AN EYE ON DIABETES
Monday, December 7th, 2009Diabetes can have a devastating effect on vision if it is allowed to progress unchecked. There is emerging new information about the best ways to manage the condition. Clinical studies have shown that the proper control of blood sugar levels as well as blood pressure and cholesterol can delay or even stop the progression of diabetic retinopathy.
Hemaglobin A 1c (HbA1c) is the correct way to assess the level of blood glucose. The test measures the average level of glucose to which the blood cell has been exposed over its life so you are getting a summary of the blood sugar, not a momentary view as you would get with a single blood sugar measurement. Patients with type 2 diabetes should have a HgbA1c of 6% to 7% (normal levels are 4% to 5.9% in healthy people). In addition, blood pressure should be maintained below 130/80.
Studies have demonstrated that very small differences in the management of the disease can have a profound effect on the vascular complications of diabetes. One study (Diabetes Control and Complications Trial) showed that in a group of young diabetes managed in the usual way with glucose measurements and insulin injections twice a day versus a group having measurements three times a day with accompanying insulin, there was a five times greater risk of worsening of the diabetic retinopathy.
People with diabetes should have an ophthalmic exam once a year. If they develop mild to moderate retinopathy the exam should done every six months and every two to four months if the vision has been effected by macular edema or prolifertive retinopathy. While the exam should include measurement of the vision, it is not always an effective way to determine the condition of the retina. This is because there are many factors which effect the vision other than the diabetes. If there are any signs of progression a fluorescein angiogram should be obtained. This is a photographic assessment of the retinal blood vessels.
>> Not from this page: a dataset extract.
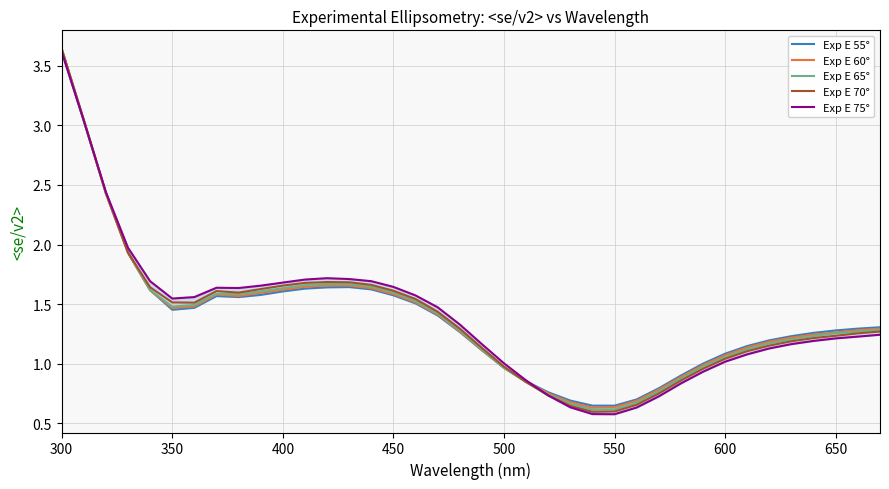

List the series in order of their peak value, lowest first.

Exp E 75°, Exp E 55°, Exp E 60°, Exp E 65°, Exp E 70°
There are numerous trials under way to identify the best means of treating diabetic retinopathy but the gold standard at this time is panretinal laser photocoagulation (PRP). This technique creates numerous small laser burns in the retina and has been shown to slow or stop the progression of the disease; it will not undo prior damage. This technique has been around for forty years, the only change has been the light energy delivery system. In my training at Medical College of Virginia, some of the pioneering work was being done. In the early years, the light energy was collected from a huge airport searchlight and narrowed down to a fine beam that would pass through a pupil and into the eye. Now an Argon laser is the size of a desktop computer.
Studies have shown that only 7% of diabetics reach optimum control of HbA1c, blood pressure and cholesterol and so there is a good chance that an effected patient will worsen over time. It is therefore important that diabetics seek out quality eye exams on a regular basis.